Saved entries
════════════════════

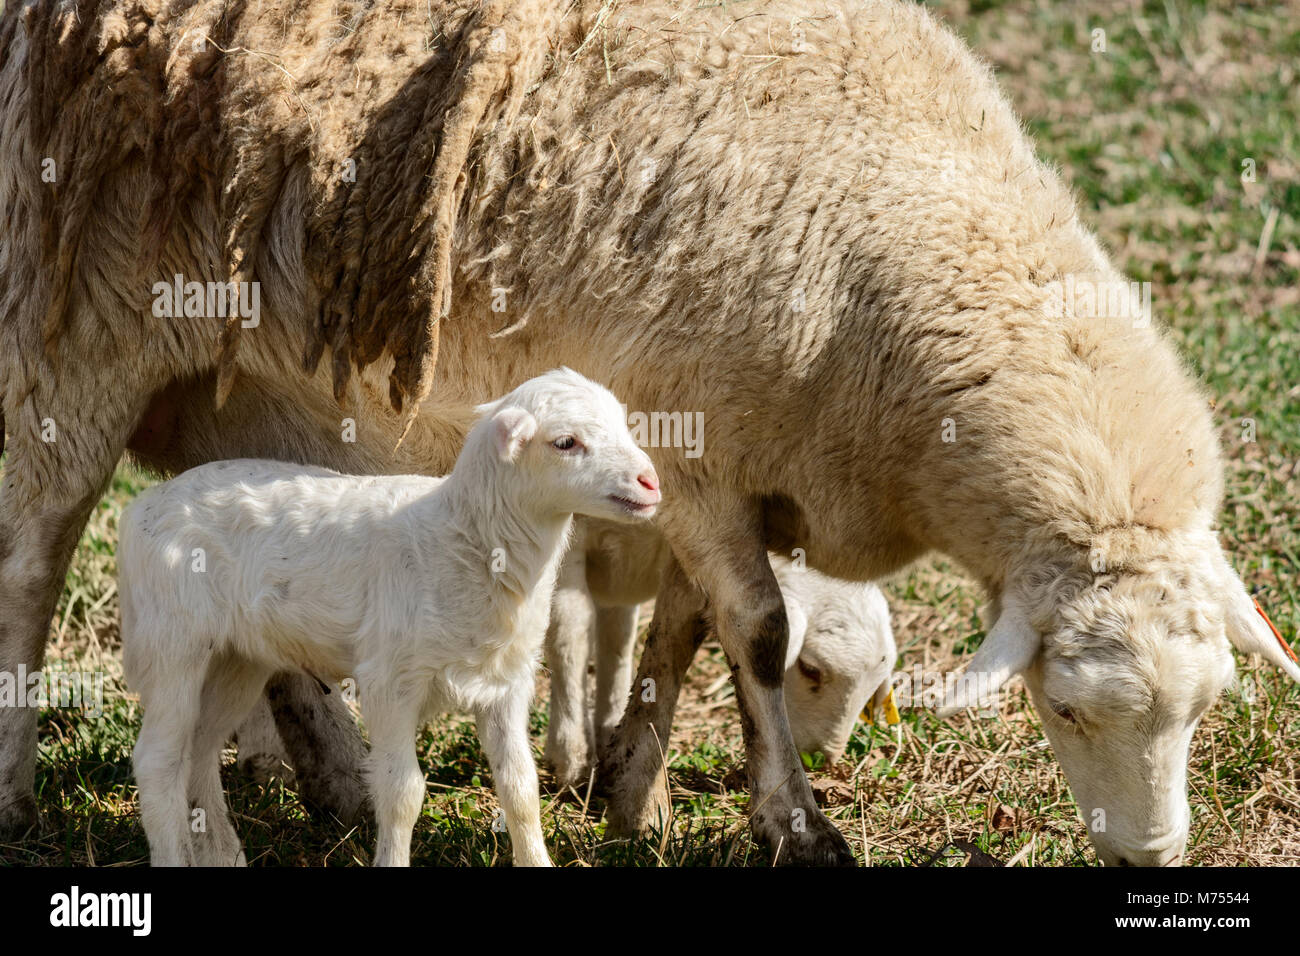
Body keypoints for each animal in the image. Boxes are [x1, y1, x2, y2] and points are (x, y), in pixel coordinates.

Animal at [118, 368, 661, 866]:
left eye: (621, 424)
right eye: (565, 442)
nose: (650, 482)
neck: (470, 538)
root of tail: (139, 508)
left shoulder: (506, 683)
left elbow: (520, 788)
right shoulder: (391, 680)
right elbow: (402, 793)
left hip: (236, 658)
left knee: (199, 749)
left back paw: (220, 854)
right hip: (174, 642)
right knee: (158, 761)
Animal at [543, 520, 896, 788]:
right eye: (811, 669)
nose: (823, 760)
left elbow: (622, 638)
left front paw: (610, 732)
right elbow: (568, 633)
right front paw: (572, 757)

════════════════════

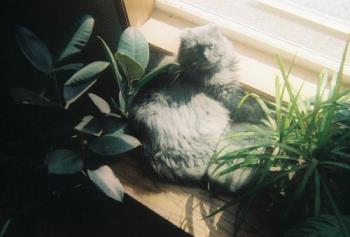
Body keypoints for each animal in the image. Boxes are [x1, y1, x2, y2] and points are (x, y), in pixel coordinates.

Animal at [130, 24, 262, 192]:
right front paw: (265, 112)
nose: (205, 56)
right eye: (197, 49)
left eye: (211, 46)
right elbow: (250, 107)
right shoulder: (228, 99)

════════════════════

- EXERCISE DETAILS:
Retype the portion of the data above that starts on the line with "right hip: (174, 642)" and finishes on the line with "right front paw: (572, 757)", including both of those lines.

- EXERCISE ANSWER:
right hip: (174, 642)
right knee: (158, 761)
Animal at [543, 520, 896, 788]:
right eye: (811, 669)
nose: (823, 760)
left elbow: (622, 638)
left front paw: (610, 732)
right elbow: (568, 633)
right front paw: (572, 757)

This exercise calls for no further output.